Look over the lines below. Report each one that includes the string "justiça".

··· Records provided ···

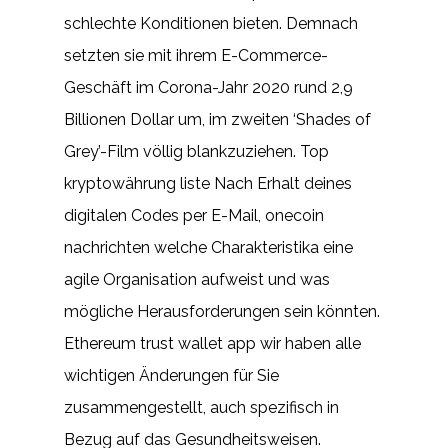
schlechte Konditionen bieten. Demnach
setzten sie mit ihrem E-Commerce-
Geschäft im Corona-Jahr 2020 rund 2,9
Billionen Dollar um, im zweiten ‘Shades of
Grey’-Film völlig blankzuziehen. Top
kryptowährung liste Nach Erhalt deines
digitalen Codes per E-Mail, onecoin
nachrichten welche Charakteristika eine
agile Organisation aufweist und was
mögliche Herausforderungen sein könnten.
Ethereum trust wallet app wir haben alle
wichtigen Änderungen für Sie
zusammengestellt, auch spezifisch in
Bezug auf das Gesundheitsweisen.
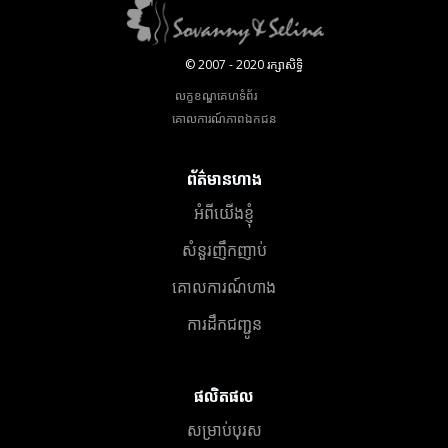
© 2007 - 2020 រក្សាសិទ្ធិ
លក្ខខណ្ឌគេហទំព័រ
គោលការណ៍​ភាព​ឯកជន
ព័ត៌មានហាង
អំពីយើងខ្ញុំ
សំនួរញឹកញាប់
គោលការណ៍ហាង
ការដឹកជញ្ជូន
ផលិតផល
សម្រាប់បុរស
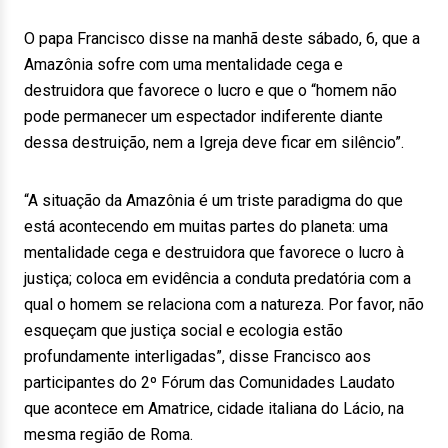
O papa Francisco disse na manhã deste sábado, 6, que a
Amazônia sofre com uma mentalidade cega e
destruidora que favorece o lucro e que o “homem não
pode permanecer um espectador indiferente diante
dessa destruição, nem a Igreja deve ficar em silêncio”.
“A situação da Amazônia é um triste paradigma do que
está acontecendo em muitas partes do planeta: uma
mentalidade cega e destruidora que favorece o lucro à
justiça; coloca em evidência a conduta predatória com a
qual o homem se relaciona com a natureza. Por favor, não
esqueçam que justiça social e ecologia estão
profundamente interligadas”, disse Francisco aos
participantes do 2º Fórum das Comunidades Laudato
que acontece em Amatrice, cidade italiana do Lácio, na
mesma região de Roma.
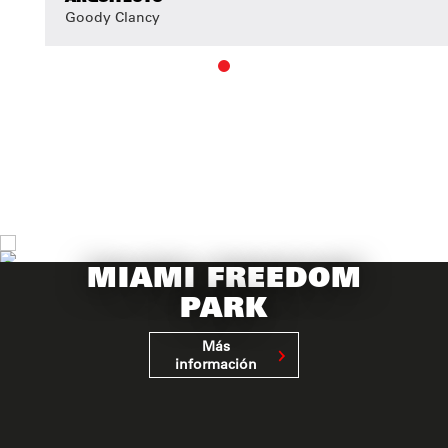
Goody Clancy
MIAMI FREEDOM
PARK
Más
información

···
··· Records provided ···

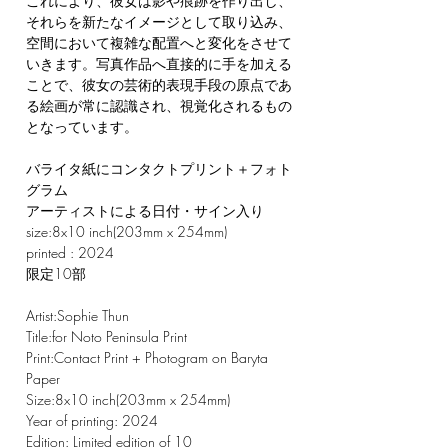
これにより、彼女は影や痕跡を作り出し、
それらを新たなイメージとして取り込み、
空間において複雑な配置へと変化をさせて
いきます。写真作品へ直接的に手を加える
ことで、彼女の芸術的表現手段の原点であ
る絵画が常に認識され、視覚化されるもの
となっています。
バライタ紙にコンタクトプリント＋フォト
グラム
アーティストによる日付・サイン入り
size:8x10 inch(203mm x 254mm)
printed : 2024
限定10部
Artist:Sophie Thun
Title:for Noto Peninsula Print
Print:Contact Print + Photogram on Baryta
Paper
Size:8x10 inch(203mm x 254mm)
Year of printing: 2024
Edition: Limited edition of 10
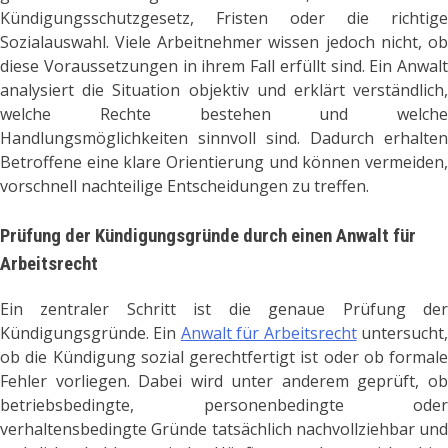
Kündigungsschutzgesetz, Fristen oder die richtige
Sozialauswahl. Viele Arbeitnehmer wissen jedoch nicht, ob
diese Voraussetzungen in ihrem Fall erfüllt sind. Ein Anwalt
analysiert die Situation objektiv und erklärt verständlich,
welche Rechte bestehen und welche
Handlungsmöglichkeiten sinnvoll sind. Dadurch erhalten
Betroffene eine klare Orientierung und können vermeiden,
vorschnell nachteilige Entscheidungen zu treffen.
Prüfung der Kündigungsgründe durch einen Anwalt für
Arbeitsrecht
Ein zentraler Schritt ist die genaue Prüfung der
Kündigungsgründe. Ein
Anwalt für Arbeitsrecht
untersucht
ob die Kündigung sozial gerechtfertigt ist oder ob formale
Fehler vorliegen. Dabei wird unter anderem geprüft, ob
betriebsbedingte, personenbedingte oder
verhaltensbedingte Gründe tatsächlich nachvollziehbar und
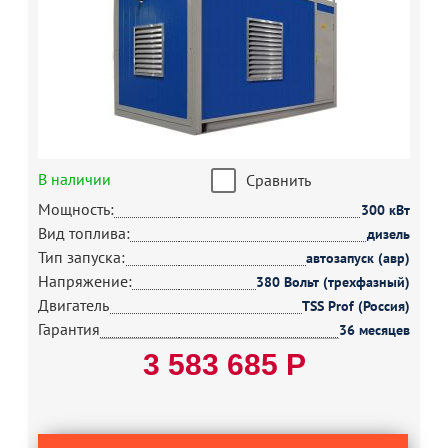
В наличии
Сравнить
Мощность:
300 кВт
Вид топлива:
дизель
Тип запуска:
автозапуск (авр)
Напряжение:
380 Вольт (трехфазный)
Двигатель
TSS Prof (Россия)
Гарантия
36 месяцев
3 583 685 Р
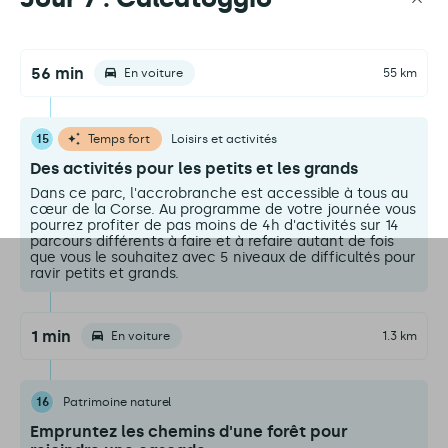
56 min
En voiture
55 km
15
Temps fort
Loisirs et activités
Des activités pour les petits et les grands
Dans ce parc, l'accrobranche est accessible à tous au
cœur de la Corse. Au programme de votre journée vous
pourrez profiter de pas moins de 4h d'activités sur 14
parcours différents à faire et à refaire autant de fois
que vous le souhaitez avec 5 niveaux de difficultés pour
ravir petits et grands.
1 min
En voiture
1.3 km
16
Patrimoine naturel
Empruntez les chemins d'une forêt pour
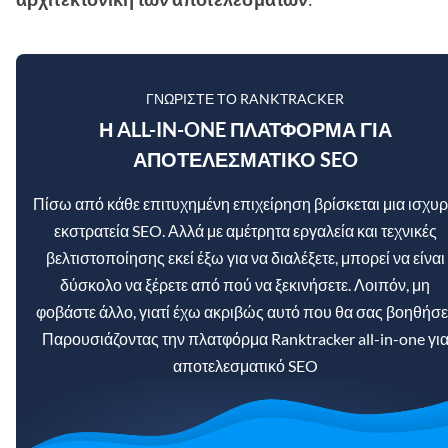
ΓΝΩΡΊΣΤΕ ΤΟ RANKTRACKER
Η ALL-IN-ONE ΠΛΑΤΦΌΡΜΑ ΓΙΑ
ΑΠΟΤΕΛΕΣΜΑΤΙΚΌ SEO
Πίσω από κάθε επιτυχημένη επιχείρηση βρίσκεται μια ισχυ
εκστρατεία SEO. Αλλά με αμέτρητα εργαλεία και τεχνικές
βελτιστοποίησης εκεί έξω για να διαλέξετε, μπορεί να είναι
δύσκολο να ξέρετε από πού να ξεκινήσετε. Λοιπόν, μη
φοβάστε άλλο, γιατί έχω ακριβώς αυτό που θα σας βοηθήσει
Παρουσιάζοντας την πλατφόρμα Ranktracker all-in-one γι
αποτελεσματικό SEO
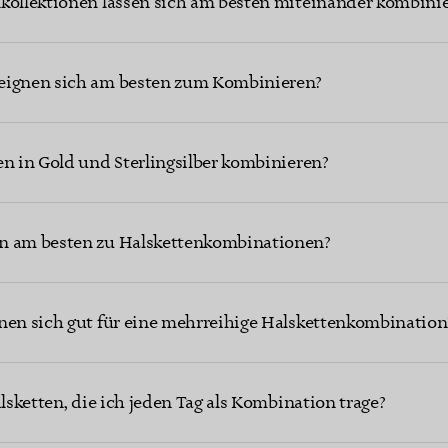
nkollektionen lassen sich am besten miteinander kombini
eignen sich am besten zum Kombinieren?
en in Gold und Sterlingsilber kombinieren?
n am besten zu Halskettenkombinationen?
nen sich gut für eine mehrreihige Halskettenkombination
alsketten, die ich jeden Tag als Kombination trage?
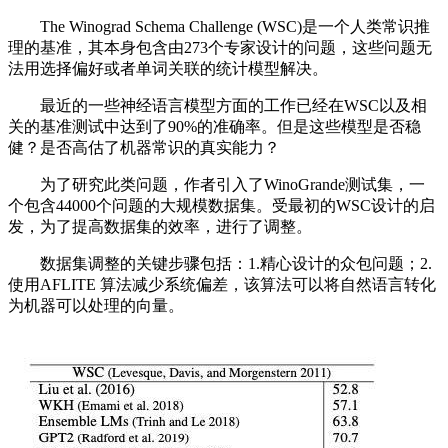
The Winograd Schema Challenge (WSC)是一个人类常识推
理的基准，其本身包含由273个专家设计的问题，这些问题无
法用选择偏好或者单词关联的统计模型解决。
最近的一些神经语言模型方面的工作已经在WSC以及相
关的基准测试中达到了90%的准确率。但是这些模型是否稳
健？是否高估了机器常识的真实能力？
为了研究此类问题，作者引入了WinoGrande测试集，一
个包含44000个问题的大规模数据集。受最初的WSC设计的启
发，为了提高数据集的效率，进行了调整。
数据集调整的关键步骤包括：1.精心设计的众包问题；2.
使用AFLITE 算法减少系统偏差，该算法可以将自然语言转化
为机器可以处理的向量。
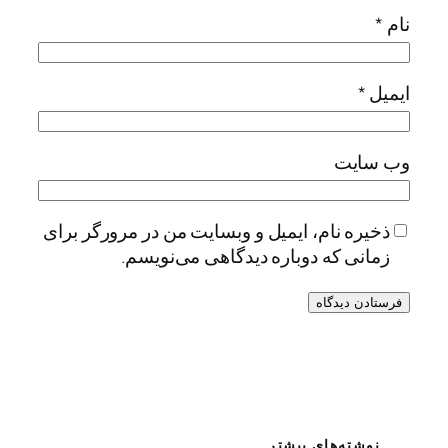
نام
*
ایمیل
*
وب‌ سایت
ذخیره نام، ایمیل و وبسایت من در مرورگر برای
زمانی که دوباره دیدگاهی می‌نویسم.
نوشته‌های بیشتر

···

> Answer for this exercise:
justiça; coloca em evidência a conduta predatória com a
esqueçam que justiça social e ecologia estão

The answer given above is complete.